I am sure we have both spent time in Agile projects. Let me ask you. When stories end up in the QA column do they just test the story or everything the story could possibly touch ? Be honest.

Because that right there is the problem when you are dealing with systems with lots of interconnected components. There just isn't enough time for the "randomly try to break anything" phase.

Yes, they usually only test the feature and you are right, when you are dealing with plenty of interconnected components, it's more difficult to do complete tests and there's a higher chance of something slipping by unnoticed.

However, on every build the unit, integration and acceptance tests should run and should alert if something is not right[0]. Automated testing can't cover all the use cases, but there's no reason they couldn't catch most of the issues we've seen with OSX lately (a good example of a system with plenty of interconnected components). On top of that, the good QA people I know always run some random manual tests not related with the story itself on every feature release just to make sure everything is still as expected.

The time is there if it is, along with the expectations, managed correctly.

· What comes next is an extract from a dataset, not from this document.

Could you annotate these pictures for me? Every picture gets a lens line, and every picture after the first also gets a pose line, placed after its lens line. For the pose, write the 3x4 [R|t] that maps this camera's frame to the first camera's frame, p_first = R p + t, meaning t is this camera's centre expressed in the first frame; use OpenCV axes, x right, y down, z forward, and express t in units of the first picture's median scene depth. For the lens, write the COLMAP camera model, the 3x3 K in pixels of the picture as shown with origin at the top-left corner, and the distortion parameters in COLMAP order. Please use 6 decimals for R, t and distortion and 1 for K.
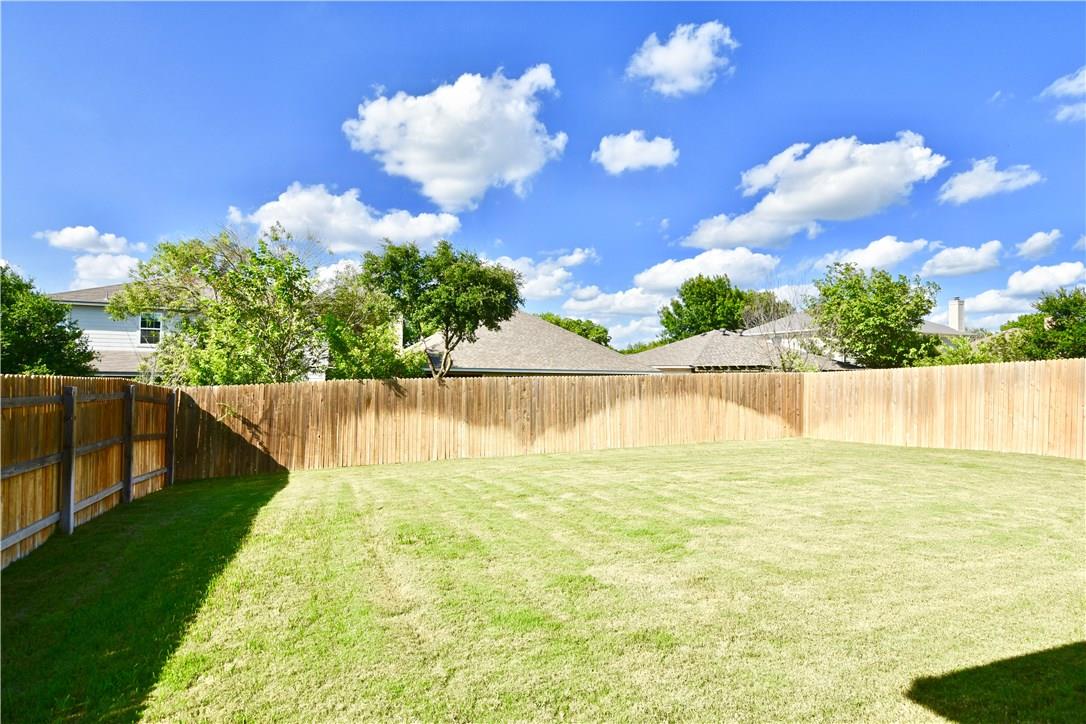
lens RADIAL K [[603.0, 0, 540.4], [0, 603.0, 361.9], [0, 0, 1]] dist [-0.012274, 0.001795]
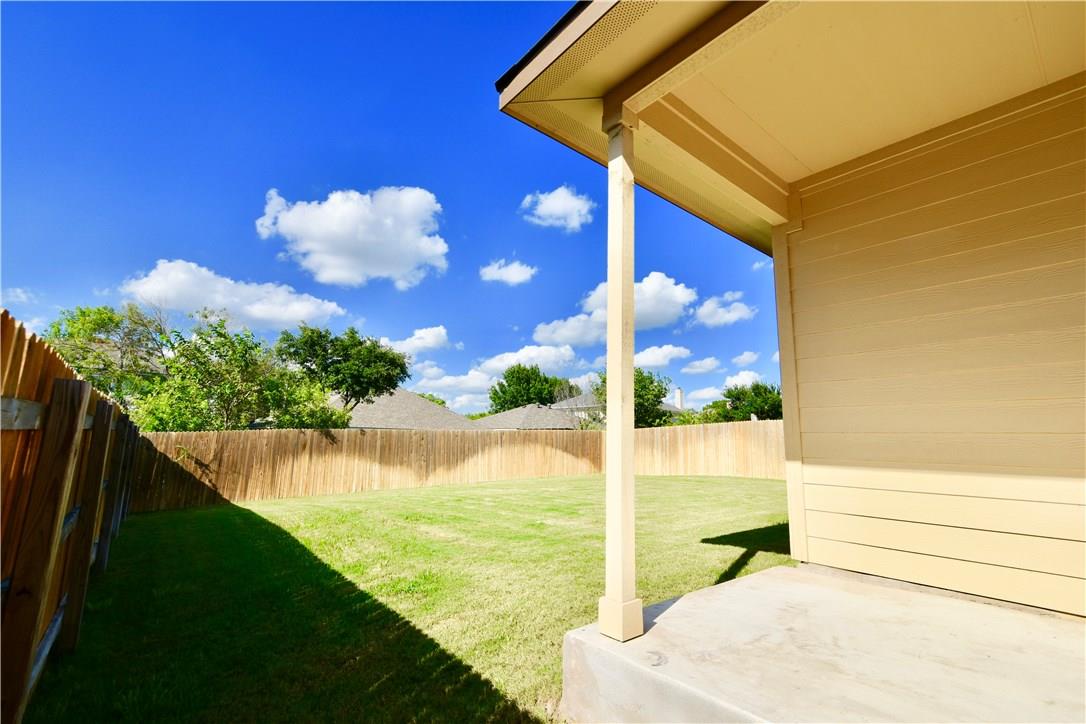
lens RADIAL K [[475.2, 0, 545.9], [0, 475.2, 360.5], [0, 0, 1]] dist [0.004611, 0.000434]
pose [[0.942416, 0.059712, 0.329069, -0.120917], [-0.011326, 0.989066, -0.147037, 0.023364], [-0.334251, 0.134842, 0.932788, -0.124189]]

Only in smaller chunks instead of a big, single block of time at the end.

Even though, there's always the chance that there's a completely unforeseen side effect (a test can prove that there's an error, but can't prove that there are no errors), all of this is to try and minimize that chance. In general, I think that these issues appear more often related to specific systems (lots of interconnected components) or environments (lack of proper testing), rather than with specific methodologies (back in the non-agile methodologies days, programs still had bugs).

[0] Like, for example, an edge case of a method being fixed. That can have knock-on effects if other parts of the system were relying on that method failing.